» ЗАДАНИЕ: Перепишите отрывок письма от слов «По вопросу о» до слов «печатные данные. Привезу.» включительно, заменив «Крым» на «Ялту».

Шрифт:
Закладка:
Всего доброго!
335
Е. П. ПЕШКОВОЙ
Начало [середина] сентября 1905, Петербург.
По вопросу о «Крестьян[ском] союзе» ничего в печати нет, кроме устных рассказов участников, но ко времени моего приезда в Крым, вероятно, будут и печатные данные. Привезу.
Вчера; на Знаменской офицер обидел солдата — моментально собралась толпа, с воина сорвали погоны, накидали ему пощечин, кстати ударили и даму, бывшую с ним, он убежал в магазин, двери за ним заперли, тогда толпа принялась громить магазин. Вероятно, офицера убили бы, первые отряды полиции ничего не могли сделать, явились казаки, солдаты. Толпа вела себя удивительно просто и открыто, — говорили и кричали всё что надо прямо в лица полицейских, и вообще было обнаружено очень много сознательной силы и даже — такта. Между этой толпой и народом 9-го января — резкая разница, вот оно значение 9-го января! В Питере подготовляется патриотический погром — все, кому нужно, получили письма с угрозой убить и т. д. Письма очень грамотно составлены и хорошо напечатаны. Можно подумать, что сочинял их барон Стюарт […], ныне ярый член «Русского собрания». Ты его помнишь? Студент. Но я уверен, что в Питере — погром почти невозможен, здесь очень много сознания. Иное дело — Москва, где все это ведется совершенно открыто и пропаганда войны с революцией имеет несомненный успех.

» ПРЕДОСТАВЛЕННЫЕ ЗАПИСИ:
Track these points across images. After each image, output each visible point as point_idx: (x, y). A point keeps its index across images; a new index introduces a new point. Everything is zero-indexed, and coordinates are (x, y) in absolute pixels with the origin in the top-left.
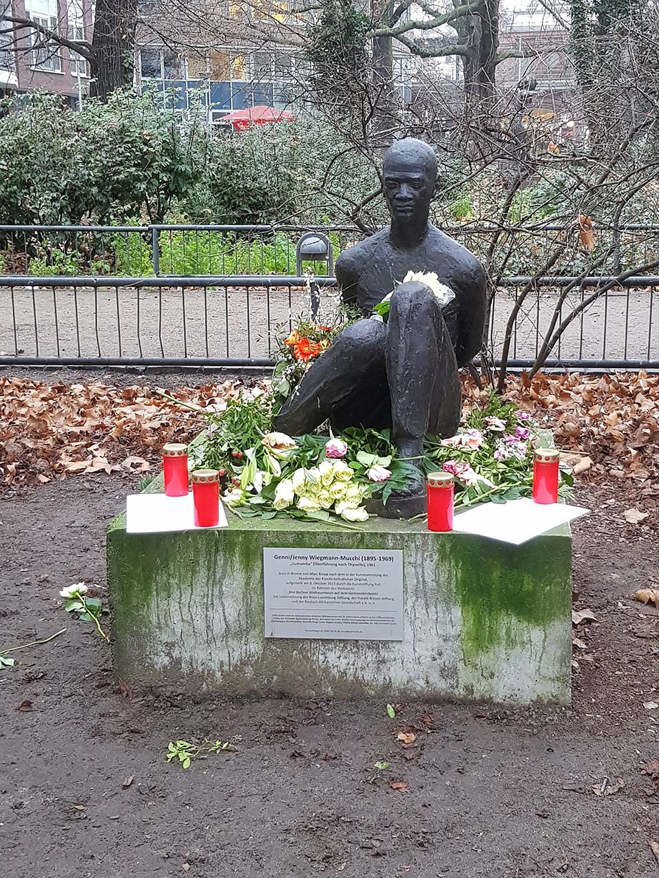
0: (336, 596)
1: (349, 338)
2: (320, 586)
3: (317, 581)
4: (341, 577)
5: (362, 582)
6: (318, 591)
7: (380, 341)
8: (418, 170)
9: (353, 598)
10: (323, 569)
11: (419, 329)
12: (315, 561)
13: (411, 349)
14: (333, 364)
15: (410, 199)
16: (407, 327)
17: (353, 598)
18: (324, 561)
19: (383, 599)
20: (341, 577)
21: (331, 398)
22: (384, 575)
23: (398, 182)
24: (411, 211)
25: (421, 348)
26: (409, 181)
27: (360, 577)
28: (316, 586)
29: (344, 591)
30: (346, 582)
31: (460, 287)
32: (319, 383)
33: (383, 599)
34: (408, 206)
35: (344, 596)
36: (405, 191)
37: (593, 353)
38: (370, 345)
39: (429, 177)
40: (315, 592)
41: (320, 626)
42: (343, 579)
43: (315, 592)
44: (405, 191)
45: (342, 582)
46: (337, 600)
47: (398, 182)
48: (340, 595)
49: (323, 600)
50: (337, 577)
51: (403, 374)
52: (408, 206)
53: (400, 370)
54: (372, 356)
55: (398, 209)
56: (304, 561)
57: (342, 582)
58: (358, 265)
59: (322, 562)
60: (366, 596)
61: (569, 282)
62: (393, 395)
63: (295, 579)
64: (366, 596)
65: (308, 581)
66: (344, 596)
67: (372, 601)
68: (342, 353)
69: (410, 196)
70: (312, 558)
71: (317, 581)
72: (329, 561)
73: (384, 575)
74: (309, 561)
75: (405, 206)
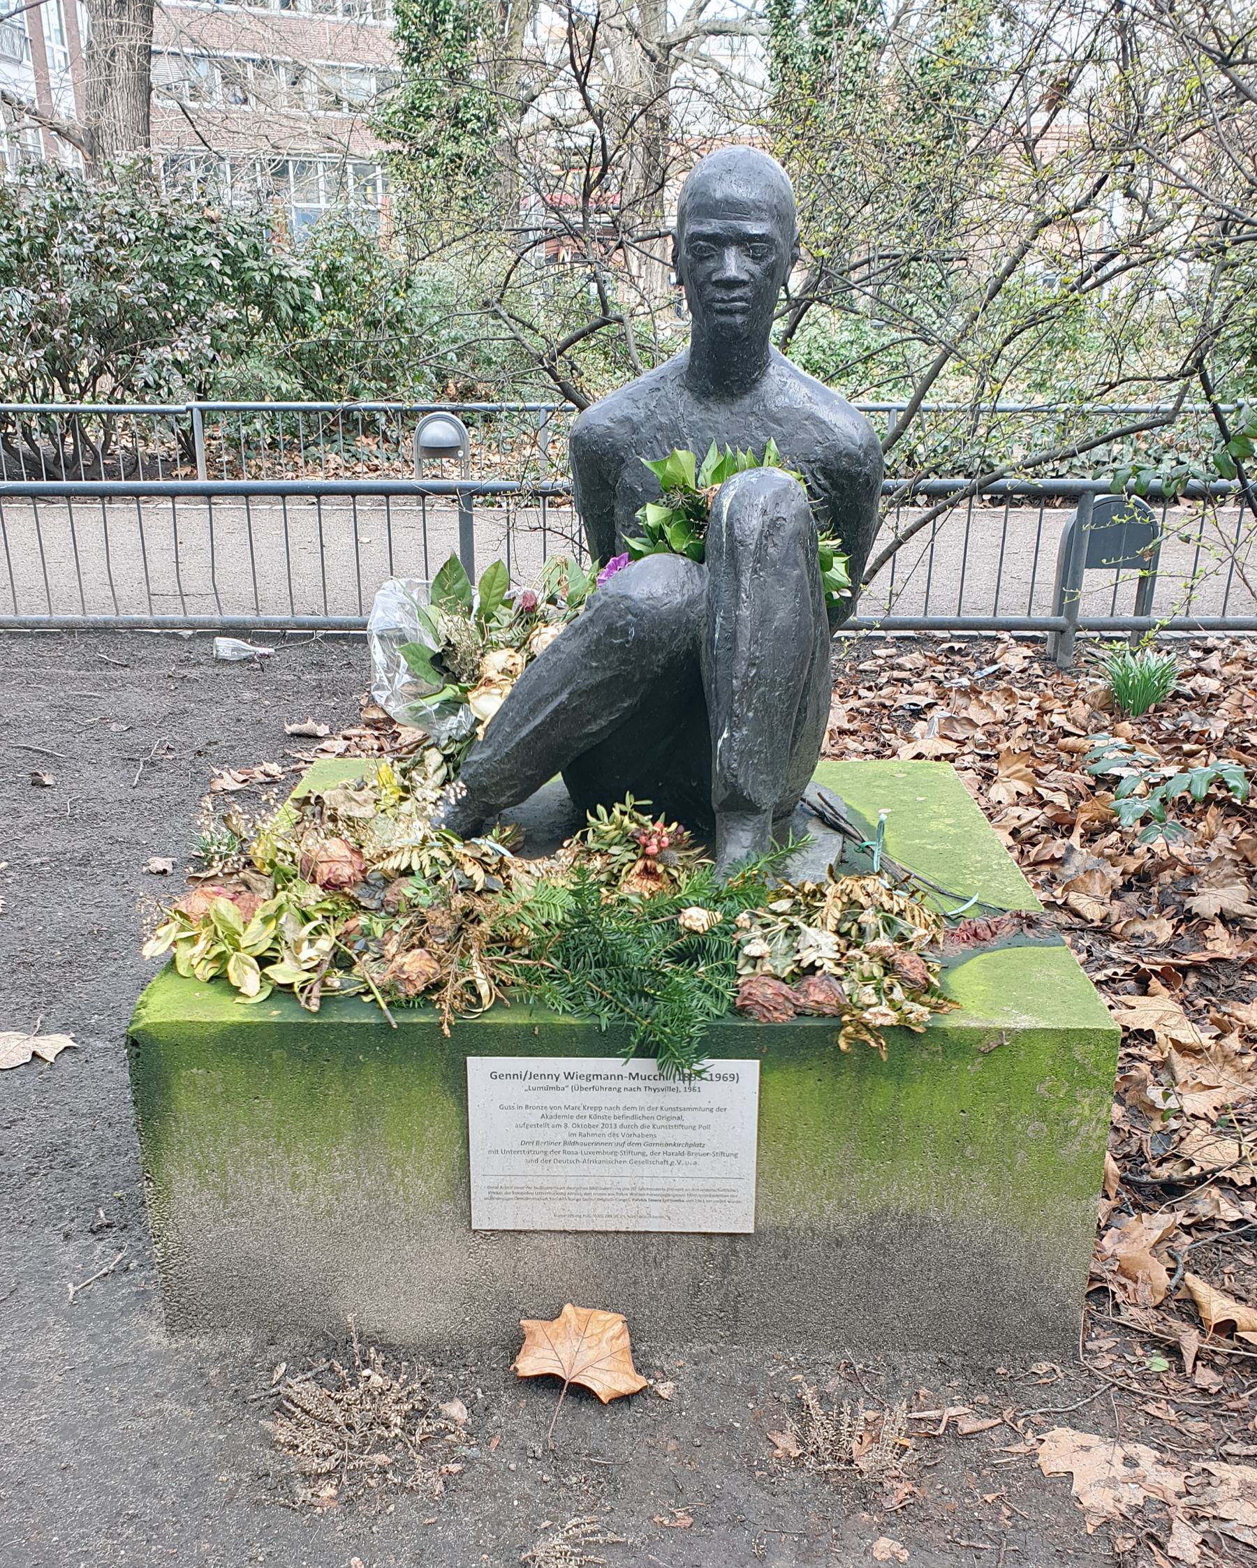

» ОТВЕТ:
По вопросу о «Крестьян[ском] союзе» ничего в печати нет, кроме устных рассказов участников, но ко времени моего приезда в Ялту, вероятно, будут и печатные данные. Привезу.